# [Problem statement]
Put the text lines from the listing below into a numbered list, skipping blank lines and leaving the pictures out.

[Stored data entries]

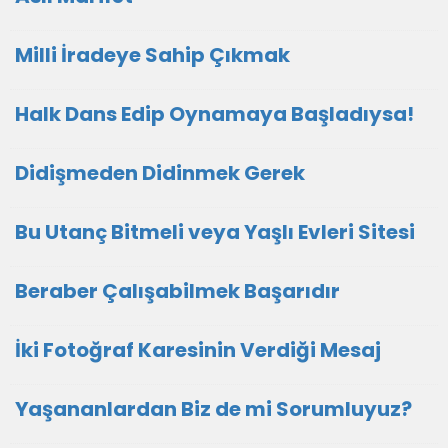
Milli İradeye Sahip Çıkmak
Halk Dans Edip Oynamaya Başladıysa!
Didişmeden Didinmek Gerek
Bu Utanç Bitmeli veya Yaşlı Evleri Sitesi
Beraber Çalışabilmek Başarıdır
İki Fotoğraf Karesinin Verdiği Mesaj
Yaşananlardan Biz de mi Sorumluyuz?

# [Completed task]
1. Milli İradeye Sahip Çıkmak
2. Halk Dans Edip Oynamaya Başladıysa!
3. Didişmeden Didinmek Gerek
4. Bu Utanç Bitmeli veya Yaşlı Evleri Sitesi
5. Beraber Çalışabilmek Başarıdır
6. İki Fotoğraf Karesinin Verdiği Mesaj
7. Yaşananlardan Biz de mi Sorumluyuz?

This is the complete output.